Previous thinking on nuclear strategy also assumed the existence of stable state actors. Among the original nuclear powers, geographic distances and the relatively large size of programs combined with moral revulsion to make surprise attack all but inconceivable. How will these doctrines translate into a region where sponsorship of nonstate proxies is common, the state structure is under assault, and death on behalf of jihad is a kind of fulfillment?

Some have suggested the U.S. can dissuade Iran’s neighbors from developing individual deterrent capacities by extending an American nuclear umbrella to them. But how will these guarantees be defined? What factors will govern their implementation?

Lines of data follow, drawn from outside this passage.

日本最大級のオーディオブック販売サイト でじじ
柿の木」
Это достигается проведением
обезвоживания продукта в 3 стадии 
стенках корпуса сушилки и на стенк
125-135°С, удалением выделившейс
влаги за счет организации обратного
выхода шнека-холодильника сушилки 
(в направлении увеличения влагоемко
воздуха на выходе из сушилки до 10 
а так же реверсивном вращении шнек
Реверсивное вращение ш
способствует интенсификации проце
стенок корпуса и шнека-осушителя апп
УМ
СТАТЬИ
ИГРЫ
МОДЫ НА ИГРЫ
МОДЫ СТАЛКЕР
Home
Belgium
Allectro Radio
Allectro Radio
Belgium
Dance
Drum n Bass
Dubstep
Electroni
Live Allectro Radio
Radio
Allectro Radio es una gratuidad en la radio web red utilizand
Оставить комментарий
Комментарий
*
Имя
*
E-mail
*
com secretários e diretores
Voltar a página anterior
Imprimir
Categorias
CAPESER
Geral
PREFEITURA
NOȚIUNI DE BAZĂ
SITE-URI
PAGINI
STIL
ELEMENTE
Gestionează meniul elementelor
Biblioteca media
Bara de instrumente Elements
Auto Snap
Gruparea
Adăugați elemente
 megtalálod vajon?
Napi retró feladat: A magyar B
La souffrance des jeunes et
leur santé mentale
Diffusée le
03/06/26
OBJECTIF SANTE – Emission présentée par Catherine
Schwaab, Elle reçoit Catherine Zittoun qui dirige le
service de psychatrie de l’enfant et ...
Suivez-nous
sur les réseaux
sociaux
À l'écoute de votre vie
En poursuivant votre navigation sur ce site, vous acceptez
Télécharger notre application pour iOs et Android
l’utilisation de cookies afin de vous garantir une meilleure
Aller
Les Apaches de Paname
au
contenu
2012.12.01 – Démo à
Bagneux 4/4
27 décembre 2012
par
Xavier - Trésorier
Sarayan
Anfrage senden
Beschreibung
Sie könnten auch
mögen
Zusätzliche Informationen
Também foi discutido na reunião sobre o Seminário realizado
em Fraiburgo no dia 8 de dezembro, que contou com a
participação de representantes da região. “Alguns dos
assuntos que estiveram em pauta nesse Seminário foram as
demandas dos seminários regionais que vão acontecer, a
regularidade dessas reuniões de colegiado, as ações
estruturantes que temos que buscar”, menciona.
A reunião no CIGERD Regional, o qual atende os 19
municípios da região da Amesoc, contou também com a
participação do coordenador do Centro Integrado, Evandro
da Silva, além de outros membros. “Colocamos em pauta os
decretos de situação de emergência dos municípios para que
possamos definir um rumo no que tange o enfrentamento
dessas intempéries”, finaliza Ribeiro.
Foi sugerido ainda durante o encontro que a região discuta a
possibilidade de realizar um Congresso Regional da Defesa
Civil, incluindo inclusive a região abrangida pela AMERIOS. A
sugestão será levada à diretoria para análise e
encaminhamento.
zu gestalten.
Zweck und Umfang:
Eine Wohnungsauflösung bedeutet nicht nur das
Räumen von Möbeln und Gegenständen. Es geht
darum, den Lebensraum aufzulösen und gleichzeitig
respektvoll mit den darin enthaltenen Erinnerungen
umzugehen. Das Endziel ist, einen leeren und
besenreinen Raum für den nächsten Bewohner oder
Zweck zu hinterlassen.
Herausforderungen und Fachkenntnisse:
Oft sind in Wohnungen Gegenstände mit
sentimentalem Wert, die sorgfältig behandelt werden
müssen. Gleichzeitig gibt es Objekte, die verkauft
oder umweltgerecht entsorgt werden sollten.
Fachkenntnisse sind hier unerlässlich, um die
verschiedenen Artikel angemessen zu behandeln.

Are the guarantees extended against the use of nuclear weapons—or against any military attack, conventional or nuclear? Is it the domination by Iran that we oppose or the method for achieving it? What if nuclear weapons are employed as psychological blackmail? And how will such guarantees be expressed, or reconciled with public opinion and constitutional practices?
If anyone thinks that a future president like Mr. Obama, or almost anyone for that matter, is going to launch a nuclear war against Iran in the event that Iran detonates a nuke over, say, Baghdad, they are incredibly naive. Moreover, if Iran alone has nuclear weapons they will be able to achieve hegemony in the Middle East without having to use them. The mere threat of their use will enable them to impose their will on surrounding Arab nations, and they will doubtless use this power to force a unified Arab assault against Israel.

Mr. Obama came to the White House boldly declaring that he would not allow Iran to have nuclear weapons, but he has made it much more likely than it was six years ago that within a decade they will indeed have them. And when they get them Armageddon will become a perpetual fear in the hearts of every Israeli.